Internal power voltage generator

1 is a circuit diagram of a conventional internal power generator.

2 is a voltage waveform diagram of FIG.

3 is a circuit diagram of an internal power generator according to the present invention.

4 is a voltage waveform diagram of FIG.

BACKGROUND OF THE INVENTION 1. Field of the Invention The present invention relates to an internal power generator, and more particularly, to a technique for reducing leakage current unnecessarily generated at an output terminal of an internal power supply in a standby mode.

1 is a circuit diagram of an internal power generator according to the prior art.

The conventional internal power generator includes a standby driver 1 and an active driver 2.

Looking at the detailed configuration, the standby driver 1 supplies the output voltage VOUT required for the internal circuit in the standby mode. The active driver 2 amplifies the input voltage V1 in the active operation mode and supplies the output voltage VOUT required for the internal circuit.

Here, the active driver 2 includes a comparator A1, a PMOS transistor P1, and NMOS diodes N1, N2.

The comparator A1 compares the input voltage V1 input through the positive (+) terminal and the output of the node ND1 input through the negative (-) terminal and amplifies it. The PMOS transistor P1 is connected between the supply voltage VDD supply terminal and the output terminal, and the gate terminal is connected to the output of the comparator A1.

The NMOS diode N1 is connected between the output terminal and the node ND1 so that the gate terminal is connected to the output terminal. The NMOS diode N2 is connected between the NMOS diode N1 and the ground voltage terminal so that the gate terminal is connected to the node ND1.

The operation of a conventional internal power generator having such a structure will be described with reference to the voltage waveform diagram of FIG. 2 as follows.

In the standby mode, the standby driver 1 operates to supply the internal output voltage VOUT, and the comparator A1 of the active driver 2 is turned off to maintain the standby state.

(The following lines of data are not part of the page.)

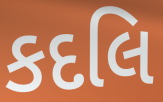
કદલિ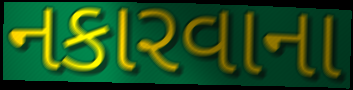
નકારવાનાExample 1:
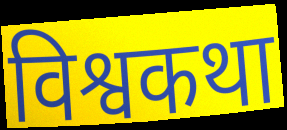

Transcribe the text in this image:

विश्वकथा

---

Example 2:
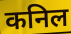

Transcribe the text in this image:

However, in this case, a static current path B is formed through the NMOS diode N1 provided at the output terminal of the active driver 2 that maintains the off state, thereby generating a leakage current. Accordingly, if there are a plurality of internal power generators inside the chip, the amount of unnecessary leakage current cannot be ignored.

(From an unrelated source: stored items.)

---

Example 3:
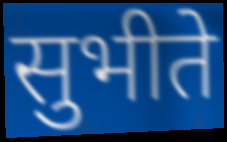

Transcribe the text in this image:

सुभीते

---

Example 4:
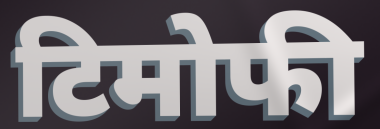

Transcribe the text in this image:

टिमोफी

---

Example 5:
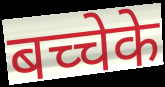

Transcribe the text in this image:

बच्चेके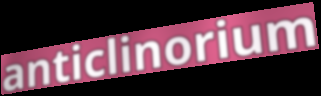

For example, if the current generated through the static current path B is 2.1 한다면, assuming that the number of active driving units 2 provided inside the chip is about 10, the total amount of unnecessary leakage current is 21 ㎂. do. The amount of such leakage current is a value corresponding to 1/5 of the standby current supplied therein.

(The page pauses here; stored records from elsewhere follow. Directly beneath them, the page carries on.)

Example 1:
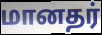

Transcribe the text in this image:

மானதர்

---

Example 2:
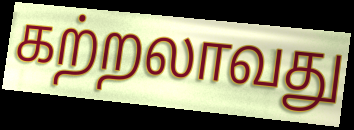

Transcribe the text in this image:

கற்றலாவது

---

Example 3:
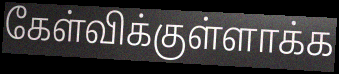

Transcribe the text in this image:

கேள்விக்குள்ளாக்க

Therefore, the conventional internal power generator has a problem that not only power is consumed due to unnecessary leakage current, but also it is impossible to accurately control the internal power supply.

SUMMARY OF THE INVENTION The present invention has been made to solve the above problems, and in particular, an object of the present invention is to cut out a leakage current that is unnecessary by blocking a static current path of an internal power output stage in a standby mode.

The internal power generator of the present invention for achieving the above object, the comparison unit for comparing and amplifying the input voltage and the output voltage; A first switching element configured to selectively switch according to the output voltage level of the comparator to supply an internal power supply voltage to the output voltage terminal; A diode unit for distributing an internal power supply voltage applied to an output voltage terminal and outputting the feedback to the comparison unit; And a ground voltage that is turned on according to the activation of the active signal enabled in the active mode, and supplies a ground voltage to the diode portion, and is turned off according to the deactivation of the active signal in the standby mode to block a current path formed through the output voltage terminal and the diode portion. And a switching element.

Hereinafter, with reference to the accompanying drawings will be described in detail an embodiment of the present invention.                     

3 is a circuit diagram of an internal power generator according to the present invention.

The present invention includes a standby driver 10 and an active driver 20. The internal power generator of the present invention has a form of a half driver, and the output voltage VOUT is twice the comparator A2 voltage. For example, when the voltage across the comparator A2 is 1.25V, the output voltage VOUT becomes 2.5V.

Looking at the detailed configuration, the standby driver 10 supplies the minimum output voltage VOUT required for the internal circuit in the standby mode. The active driver 20 amplifies the input voltage V1 in the active operation mode and supplies the output voltage VOUT required for the internal circuit.

Here, the active driver 20 includes a comparator A2, a PMOS transistor P2, an NMOS diode N3, N4, and an NMOS transistor N5.

The comparator A2 compares the input voltage V1 input through the positive (+) terminal and the output of the node ND2 input through the negative (-) terminal and amplifies it. The PMOS transistor P2 is connected between the supply voltage VDD supply terminal and the output terminal, and the gate terminal is connected to the output of the comparator A2.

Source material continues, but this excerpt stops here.